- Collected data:
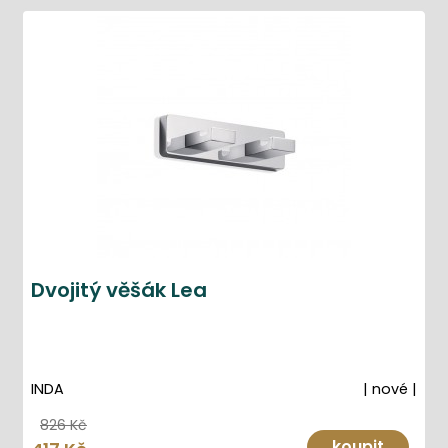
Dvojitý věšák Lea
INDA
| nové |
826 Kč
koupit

==

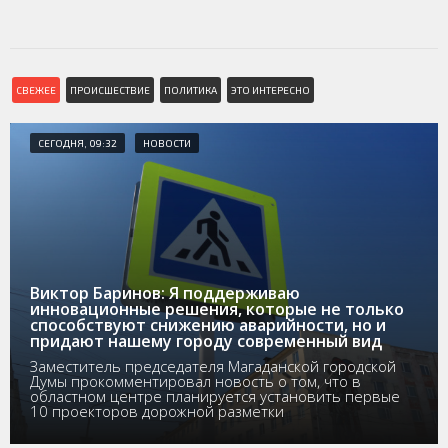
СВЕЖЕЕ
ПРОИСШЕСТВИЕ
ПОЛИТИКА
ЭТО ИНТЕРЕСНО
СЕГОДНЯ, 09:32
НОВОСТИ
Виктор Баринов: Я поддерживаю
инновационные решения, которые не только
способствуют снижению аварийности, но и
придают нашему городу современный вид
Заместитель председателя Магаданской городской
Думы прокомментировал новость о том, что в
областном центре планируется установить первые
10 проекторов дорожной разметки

- Request:
In the entries above, restate word for word the lines between the one holding "Виктор Баринов: Я поддерживаю" and the one holding "10 проекторов дорожной разметки", inclusive, and nothing besides.

- Exercise answer:
Виктор Баринов: Я поддерживаю
инновационные решения, которые не только
способствуют снижению аварийности, но и
придают нашему городу современный вид
Заместитель председателя Магаданской городской
Думы прокомментировал новость о том, что в
областном центре планируется установить первые
10 проекторов дорожной разметки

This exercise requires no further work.